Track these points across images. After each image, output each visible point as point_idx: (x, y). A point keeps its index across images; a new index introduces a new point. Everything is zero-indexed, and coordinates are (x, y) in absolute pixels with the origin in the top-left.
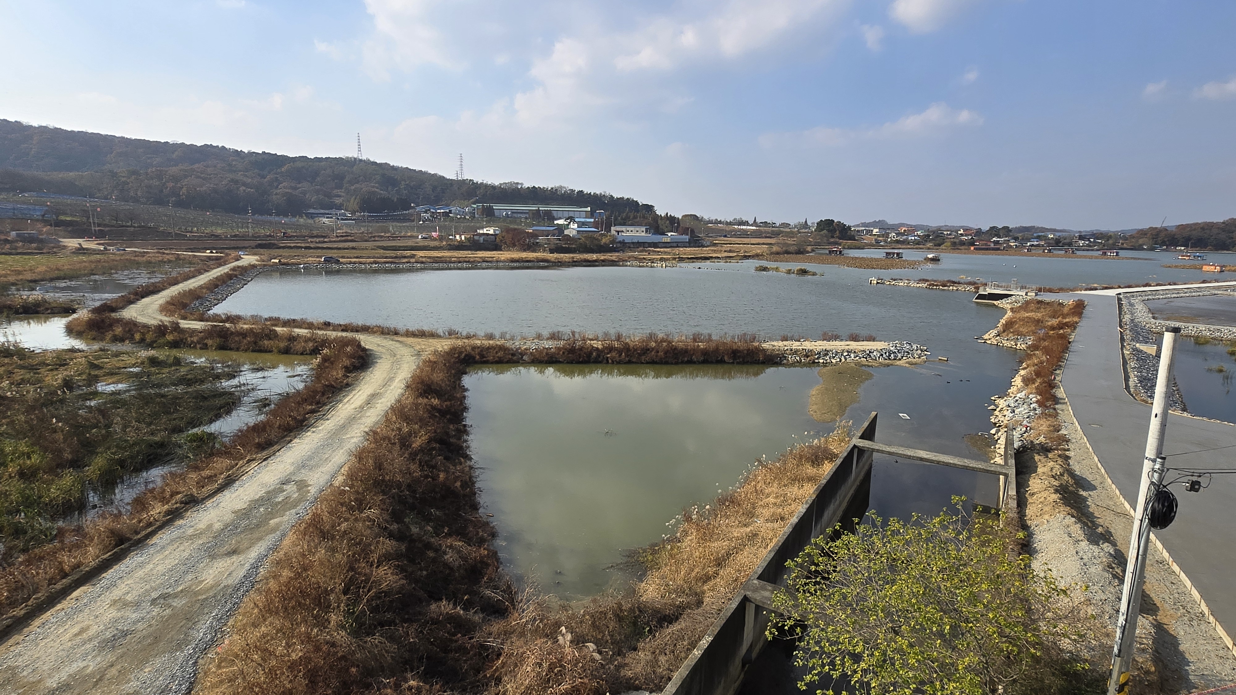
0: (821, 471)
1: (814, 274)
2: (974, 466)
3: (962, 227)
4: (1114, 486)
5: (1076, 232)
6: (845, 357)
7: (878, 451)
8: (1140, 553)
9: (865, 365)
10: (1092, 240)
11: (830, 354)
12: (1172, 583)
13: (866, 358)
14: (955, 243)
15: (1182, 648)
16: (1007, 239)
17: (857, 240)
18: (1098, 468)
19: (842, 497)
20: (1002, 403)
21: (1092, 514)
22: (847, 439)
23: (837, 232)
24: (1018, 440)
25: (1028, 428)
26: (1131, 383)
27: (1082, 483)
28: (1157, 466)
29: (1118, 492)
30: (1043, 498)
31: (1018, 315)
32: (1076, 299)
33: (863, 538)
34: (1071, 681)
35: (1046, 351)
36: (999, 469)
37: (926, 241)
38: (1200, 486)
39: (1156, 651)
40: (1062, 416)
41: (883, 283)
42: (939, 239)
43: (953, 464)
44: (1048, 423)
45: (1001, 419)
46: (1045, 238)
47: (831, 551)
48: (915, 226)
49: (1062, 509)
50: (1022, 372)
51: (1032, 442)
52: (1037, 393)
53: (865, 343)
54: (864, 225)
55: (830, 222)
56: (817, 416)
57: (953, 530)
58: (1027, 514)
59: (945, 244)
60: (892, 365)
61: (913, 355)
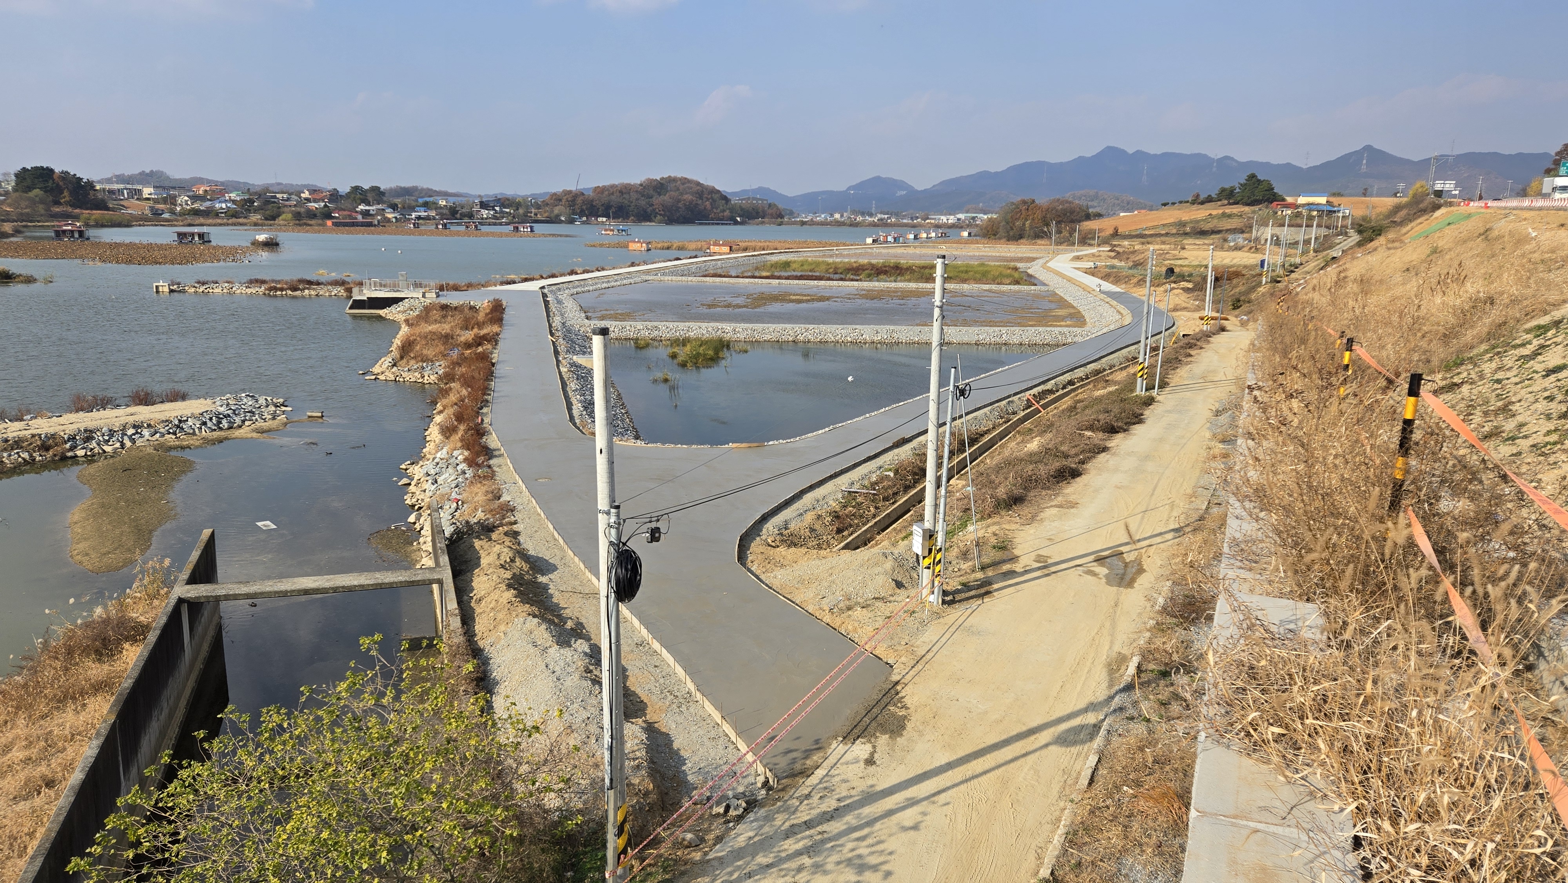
0: (118, 666)
1: (30, 280)
2: (392, 580)
3: (305, 186)
4: (576, 559)
5: (475, 197)
6: (130, 437)
7: (227, 597)
8: (613, 641)
9: (175, 448)
10: (497, 209)
11: (98, 436)
12: (656, 666)
13: (175, 433)
14: (299, 213)
15: (676, 746)
16: (380, 207)
17: (113, 210)
18: (555, 539)
19: (171, 702)
20: (417, 471)
21: (557, 605)
22: (162, 592)
23: (66, 193)
24: (448, 523)
25: (460, 503)
26: (576, 412)
27: (539, 566)
28: (613, 519)
29: (582, 566)
30: (494, 602)
31: (417, 330)
32: (491, 298)
33: (219, 761)
34: (565, 849)
35: (467, 382)
36: (428, 576)
37: (249, 211)
38: (660, 533)
39: (652, 761)
40: (501, 475)
41: (183, 291)
42: (270, 206)
43: (360, 586)
44: (484, 489)
45: (420, 497)
46: (437, 207)
47: (162, 809)
48: (222, 184)
49: (520, 609)
50: (438, 419)
51: (467, 522)
52: (463, 447)
53: (168, 406)
54: (121, 179)
55: (42, 175)
56: (91, 562)
57: (372, 693)
58: (477, 631)
59: (283, 216)
60: (226, 439)
61: (261, 415)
——
Directions for this task —
Reproduce the data word for word, excluding its pictures.

Exercise answer —
Track these points across images. After each image, output each visible point as point_idx: (x, y). A point keeps its index across images; a new index introduces a new point. Everything is zero-indexed, and coordinates are (x, y) in absolute pixels with the origin in the top-left.
0: (821, 471)
1: (814, 274)
2: (974, 466)
3: (962, 227)
4: (1114, 486)
5: (1076, 232)
6: (845, 357)
7: (878, 451)
8: (1140, 553)
9: (865, 365)
10: (1092, 240)
11: (830, 354)
12: (1172, 583)
13: (866, 358)
14: (955, 243)
15: (1182, 648)
16: (1007, 239)
17: (857, 240)
18: (1098, 468)
19: (842, 497)
20: (1002, 403)
21: (1092, 514)
22: (847, 439)
23: (837, 232)
24: (1018, 440)
25: (1028, 428)
26: (1131, 383)
27: (1082, 483)
28: (1157, 466)
29: (1118, 492)
30: (1043, 498)
31: (1018, 315)
32: (1076, 299)
33: (863, 538)
34: (1071, 681)
35: (1046, 351)
36: (999, 469)
37: (926, 241)
38: (1200, 486)
39: (1156, 651)
40: (1062, 416)
41: (883, 283)
42: (939, 239)
43: (953, 464)
44: (1048, 423)
45: (1001, 419)
46: (1045, 238)
47: (831, 551)
48: (915, 226)
49: (1062, 509)
50: (1022, 372)
51: (1032, 442)
52: (1037, 393)
53: (865, 343)
54: (864, 225)
55: (830, 222)
56: (817, 416)
57: (953, 530)
58: (1027, 514)
59: (945, 244)
60: (892, 365)
61: (913, 355)
0: (118, 666)
1: (30, 280)
2: (392, 580)
3: (305, 186)
4: (576, 559)
5: (475, 197)
6: (130, 437)
7: (227, 597)
8: (613, 641)
9: (175, 448)
10: (497, 209)
11: (98, 436)
12: (656, 666)
13: (175, 433)
14: (299, 213)
15: (676, 746)
16: (380, 207)
17: (113, 210)
18: (555, 539)
19: (171, 702)
20: (417, 471)
21: (557, 605)
22: (162, 592)
23: (66, 193)
24: (448, 523)
25: (460, 503)
26: (576, 412)
27: (539, 566)
28: (613, 519)
29: (582, 566)
30: (494, 602)
31: (417, 330)
32: (491, 298)
33: (219, 761)
34: (565, 849)
35: (467, 382)
36: (428, 576)
37: (249, 211)
38: (660, 533)
39: (652, 761)
40: (501, 475)
41: (183, 291)
42: (270, 206)
43: (360, 586)
44: (484, 489)
45: (420, 497)
46: (437, 207)
47: (162, 809)
48: (222, 184)
49: (520, 609)
50: (438, 419)
51: (467, 522)
52: (463, 447)
53: (168, 406)
54: (121, 179)
55: (42, 175)
56: (91, 562)
57: (372, 693)
58: (477, 631)
59: (283, 216)
60: (226, 439)
61: (261, 415)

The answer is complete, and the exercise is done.